New Dates Announced with Poets Ellen Bass, Clarice Assad, Sophie Cabot Black, and Jesse Ball!

In addition to this month’s world premiere of Polonaise Fantasie at The Ebell of Los Angeles, I’m pleased to announce additional dates and information for Music/Words this season!

On February 22, Inna Faliks will perform with Poet-Laureate Ellen Bass at the Cabrillo College Distinguished Artist Series. The performance will be held at 4:00pm at Peace United Church in Santa Cruz, CA. Tickets can be purchased at www.distinguishedartists.org.

On March 20, Faliks will perform the World Premiere of “Godai,” an original composition by Clarice Assad with poems by Steve Schroeder at Bargemusic (New York City’s “floating concert hall”) located just off Fulton Ferry Landing near the Brooklyn Bridge. Tickets can be purchased here.

On March 22, Music/Words will remain in Brooklyn for a special engagement at the Brooklyn Public Library‘s Classical Interlude Series, featuring poet Sophie Cabot Black. Admission is free!

Finally, on May 29, Music/Words will come to Chicago for a collaboration with the Poetry Foundation at PianoForte, featuring poet Jesse Ball.

See you at the show(s)!

Polonaise Fantasie: Story of a Pianist

Coming to The Ebell of Los Angeles on January 25!

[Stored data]
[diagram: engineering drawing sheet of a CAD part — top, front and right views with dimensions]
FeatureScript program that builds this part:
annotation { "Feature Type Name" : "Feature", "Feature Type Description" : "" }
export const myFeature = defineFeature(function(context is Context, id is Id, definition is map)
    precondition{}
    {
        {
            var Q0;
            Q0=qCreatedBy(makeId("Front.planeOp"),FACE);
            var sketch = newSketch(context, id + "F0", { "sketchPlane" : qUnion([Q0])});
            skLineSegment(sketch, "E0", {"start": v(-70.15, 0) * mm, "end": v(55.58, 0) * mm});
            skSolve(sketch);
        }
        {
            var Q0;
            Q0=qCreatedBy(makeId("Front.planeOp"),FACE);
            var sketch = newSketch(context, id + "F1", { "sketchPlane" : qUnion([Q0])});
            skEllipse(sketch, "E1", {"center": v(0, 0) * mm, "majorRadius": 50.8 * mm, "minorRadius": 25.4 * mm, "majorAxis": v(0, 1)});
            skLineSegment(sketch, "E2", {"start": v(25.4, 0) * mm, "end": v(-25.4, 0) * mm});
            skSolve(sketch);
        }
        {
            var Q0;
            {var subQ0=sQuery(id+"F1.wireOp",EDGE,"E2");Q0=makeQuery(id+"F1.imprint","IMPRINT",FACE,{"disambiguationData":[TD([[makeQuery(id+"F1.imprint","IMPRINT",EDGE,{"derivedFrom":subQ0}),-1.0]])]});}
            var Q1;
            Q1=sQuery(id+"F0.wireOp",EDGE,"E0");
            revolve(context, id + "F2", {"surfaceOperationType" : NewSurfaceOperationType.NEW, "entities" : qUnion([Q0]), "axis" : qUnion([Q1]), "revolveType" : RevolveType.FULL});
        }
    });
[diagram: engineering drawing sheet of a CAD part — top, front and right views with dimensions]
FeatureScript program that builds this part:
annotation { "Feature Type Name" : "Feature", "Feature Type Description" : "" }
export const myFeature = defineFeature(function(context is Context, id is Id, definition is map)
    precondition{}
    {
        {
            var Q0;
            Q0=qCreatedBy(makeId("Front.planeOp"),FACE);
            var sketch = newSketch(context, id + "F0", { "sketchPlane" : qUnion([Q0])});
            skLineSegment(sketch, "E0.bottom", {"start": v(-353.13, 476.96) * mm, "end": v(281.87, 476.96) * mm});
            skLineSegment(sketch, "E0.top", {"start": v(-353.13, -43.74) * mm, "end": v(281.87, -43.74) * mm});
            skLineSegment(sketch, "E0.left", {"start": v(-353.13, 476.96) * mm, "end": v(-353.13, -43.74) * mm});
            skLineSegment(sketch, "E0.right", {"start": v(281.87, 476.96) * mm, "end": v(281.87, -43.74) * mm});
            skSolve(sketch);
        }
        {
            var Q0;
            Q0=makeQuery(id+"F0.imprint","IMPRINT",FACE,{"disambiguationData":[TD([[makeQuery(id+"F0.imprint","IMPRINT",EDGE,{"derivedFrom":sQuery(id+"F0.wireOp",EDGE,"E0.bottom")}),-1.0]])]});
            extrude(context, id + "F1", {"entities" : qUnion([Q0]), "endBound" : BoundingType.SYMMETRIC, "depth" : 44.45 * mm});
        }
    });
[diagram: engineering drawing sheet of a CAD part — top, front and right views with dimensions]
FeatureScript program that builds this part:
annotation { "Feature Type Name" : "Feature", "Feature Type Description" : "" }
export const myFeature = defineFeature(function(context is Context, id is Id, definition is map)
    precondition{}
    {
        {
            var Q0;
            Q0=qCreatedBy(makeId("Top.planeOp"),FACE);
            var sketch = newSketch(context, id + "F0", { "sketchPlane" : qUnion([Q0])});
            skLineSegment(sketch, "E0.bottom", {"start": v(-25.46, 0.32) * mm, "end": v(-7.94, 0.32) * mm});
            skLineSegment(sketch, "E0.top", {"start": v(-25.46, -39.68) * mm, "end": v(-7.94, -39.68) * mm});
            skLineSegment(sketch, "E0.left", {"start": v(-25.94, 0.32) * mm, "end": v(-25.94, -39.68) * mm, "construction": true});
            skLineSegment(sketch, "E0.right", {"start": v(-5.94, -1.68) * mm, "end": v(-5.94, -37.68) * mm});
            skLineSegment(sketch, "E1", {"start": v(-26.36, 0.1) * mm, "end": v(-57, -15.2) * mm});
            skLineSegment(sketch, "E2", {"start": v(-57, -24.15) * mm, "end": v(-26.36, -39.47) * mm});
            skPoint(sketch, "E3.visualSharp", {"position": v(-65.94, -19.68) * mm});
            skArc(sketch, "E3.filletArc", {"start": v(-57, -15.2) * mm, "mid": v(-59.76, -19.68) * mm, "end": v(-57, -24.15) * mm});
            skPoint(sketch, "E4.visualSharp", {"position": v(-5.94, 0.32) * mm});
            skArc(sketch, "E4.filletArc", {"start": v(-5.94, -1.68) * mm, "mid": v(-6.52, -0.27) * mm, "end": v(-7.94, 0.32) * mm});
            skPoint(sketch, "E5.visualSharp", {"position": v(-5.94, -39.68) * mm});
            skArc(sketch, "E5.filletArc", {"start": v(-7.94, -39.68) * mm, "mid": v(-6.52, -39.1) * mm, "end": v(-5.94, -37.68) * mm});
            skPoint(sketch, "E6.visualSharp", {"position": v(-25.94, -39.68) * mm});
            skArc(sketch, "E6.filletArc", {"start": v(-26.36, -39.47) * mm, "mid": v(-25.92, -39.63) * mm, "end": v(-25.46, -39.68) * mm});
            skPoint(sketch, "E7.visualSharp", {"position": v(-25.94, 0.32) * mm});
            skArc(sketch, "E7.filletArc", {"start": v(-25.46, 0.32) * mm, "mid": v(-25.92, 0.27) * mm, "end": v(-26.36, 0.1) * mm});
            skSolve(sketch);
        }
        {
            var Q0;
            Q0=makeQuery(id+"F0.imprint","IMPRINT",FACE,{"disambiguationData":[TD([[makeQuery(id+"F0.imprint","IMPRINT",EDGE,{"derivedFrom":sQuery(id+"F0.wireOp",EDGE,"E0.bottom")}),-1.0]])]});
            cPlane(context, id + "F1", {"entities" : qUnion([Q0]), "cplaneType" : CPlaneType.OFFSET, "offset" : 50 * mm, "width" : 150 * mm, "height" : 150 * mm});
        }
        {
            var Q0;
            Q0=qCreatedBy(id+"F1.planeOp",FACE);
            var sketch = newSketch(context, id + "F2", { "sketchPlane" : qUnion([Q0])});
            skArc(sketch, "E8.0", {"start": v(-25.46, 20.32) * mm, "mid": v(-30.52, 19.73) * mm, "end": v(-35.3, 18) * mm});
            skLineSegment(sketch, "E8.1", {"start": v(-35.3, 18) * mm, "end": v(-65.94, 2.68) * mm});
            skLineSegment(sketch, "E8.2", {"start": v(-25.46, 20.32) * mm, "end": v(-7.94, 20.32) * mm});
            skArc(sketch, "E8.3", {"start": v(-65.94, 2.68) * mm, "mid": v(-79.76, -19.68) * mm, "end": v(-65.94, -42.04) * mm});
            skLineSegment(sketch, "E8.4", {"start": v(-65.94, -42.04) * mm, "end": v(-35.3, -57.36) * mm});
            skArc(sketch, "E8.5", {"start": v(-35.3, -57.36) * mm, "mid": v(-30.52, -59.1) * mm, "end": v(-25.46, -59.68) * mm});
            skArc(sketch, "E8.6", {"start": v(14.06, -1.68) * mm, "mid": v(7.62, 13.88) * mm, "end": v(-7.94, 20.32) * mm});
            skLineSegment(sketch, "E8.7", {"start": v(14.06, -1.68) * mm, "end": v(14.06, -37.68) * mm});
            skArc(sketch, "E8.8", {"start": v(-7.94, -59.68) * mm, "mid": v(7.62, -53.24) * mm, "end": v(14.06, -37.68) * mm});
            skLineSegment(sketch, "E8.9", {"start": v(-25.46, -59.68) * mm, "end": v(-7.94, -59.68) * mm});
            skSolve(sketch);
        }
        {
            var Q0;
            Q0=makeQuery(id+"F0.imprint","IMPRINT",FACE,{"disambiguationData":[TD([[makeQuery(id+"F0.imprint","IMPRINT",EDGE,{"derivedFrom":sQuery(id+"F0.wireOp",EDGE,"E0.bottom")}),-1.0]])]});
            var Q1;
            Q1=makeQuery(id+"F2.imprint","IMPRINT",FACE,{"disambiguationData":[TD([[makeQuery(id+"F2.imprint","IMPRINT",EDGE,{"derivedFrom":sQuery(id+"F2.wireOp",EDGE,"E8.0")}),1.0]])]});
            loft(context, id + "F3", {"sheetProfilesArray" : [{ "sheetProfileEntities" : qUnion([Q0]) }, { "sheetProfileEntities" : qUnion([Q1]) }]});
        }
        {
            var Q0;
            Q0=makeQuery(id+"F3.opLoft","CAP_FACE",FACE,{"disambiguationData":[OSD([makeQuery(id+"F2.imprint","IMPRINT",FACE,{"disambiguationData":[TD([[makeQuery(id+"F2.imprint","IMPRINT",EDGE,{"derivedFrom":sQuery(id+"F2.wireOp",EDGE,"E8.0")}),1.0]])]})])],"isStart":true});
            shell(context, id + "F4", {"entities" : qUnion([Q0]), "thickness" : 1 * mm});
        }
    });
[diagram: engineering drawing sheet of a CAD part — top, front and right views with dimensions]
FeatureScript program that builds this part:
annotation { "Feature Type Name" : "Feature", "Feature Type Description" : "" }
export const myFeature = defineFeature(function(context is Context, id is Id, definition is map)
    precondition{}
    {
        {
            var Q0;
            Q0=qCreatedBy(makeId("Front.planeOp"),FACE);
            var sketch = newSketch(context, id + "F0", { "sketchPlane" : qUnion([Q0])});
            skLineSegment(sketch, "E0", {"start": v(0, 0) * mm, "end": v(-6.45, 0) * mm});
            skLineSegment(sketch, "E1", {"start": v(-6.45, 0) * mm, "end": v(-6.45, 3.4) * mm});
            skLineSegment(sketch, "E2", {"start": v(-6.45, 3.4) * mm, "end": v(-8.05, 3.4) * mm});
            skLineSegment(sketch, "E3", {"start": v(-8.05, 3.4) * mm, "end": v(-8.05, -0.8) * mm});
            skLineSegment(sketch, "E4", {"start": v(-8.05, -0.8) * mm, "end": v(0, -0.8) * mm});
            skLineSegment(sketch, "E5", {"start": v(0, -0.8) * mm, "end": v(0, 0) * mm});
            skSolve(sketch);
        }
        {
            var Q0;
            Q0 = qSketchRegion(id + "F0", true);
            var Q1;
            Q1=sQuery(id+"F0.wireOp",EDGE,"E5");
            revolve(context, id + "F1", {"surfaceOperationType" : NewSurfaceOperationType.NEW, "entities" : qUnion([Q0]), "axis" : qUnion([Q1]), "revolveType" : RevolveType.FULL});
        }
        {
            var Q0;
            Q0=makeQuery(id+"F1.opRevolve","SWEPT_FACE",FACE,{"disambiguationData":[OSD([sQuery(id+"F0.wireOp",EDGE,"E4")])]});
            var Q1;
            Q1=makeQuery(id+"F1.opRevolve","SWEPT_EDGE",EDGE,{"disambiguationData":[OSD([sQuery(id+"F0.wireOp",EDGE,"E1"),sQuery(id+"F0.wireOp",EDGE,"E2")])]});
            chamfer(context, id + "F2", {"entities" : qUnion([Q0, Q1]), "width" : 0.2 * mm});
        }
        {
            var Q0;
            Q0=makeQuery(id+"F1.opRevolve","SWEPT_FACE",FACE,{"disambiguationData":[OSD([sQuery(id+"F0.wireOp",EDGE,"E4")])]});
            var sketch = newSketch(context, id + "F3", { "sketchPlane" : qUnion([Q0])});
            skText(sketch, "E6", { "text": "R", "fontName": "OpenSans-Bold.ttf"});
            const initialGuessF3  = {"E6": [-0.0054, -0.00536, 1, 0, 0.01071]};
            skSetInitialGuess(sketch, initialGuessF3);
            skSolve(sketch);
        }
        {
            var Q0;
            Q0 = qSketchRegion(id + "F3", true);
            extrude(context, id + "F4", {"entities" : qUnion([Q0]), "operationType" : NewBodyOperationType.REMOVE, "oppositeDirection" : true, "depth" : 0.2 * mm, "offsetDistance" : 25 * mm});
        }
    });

* _PROBLEM SET_:
**1.** Translate this sentence from the Music/Words announcement into Spanish: "The performance will be held at 4:00pm at Peace United Church in Santa Cruz, CA."
**2.** Please retype the stretch of the Music/Words announcement from "On February 22, Inna" through "Admission is free!".
This data has nothing to do with the Music/Words announcement.

* _RESPONSES IN ORDER_:
**1.** La función se llevará a cabo a las 4:00 p. m. en Peace United Church, en Santa Cruz, CA.

**2.**
On February 22, Inna Faliks will perform with Poet-Laureate Ellen Bass at the Cabrillo College Distinguished Artist Series. The performance will be held at 4:00pm at Peace United Church in Santa Cruz, CA. Tickets can be purchased at www.distinguishedartists.org.

On March 20, Faliks will perform the World Premiere of “Godai,” an original composition by Clarice Assad with poems by Steve Schroeder at Bargemusic (New York City’s “floating concert hall”) located just off Fulton Ferry Landing near the Brooklyn Bridge. Tickets can be purchased here.

On March 22, Music/Words will remain in Brooklyn for a special engagement at the Brooklyn Public Library‘s Classical Interlude Series, featuring poet Sophie Cabot Black. Admission is free!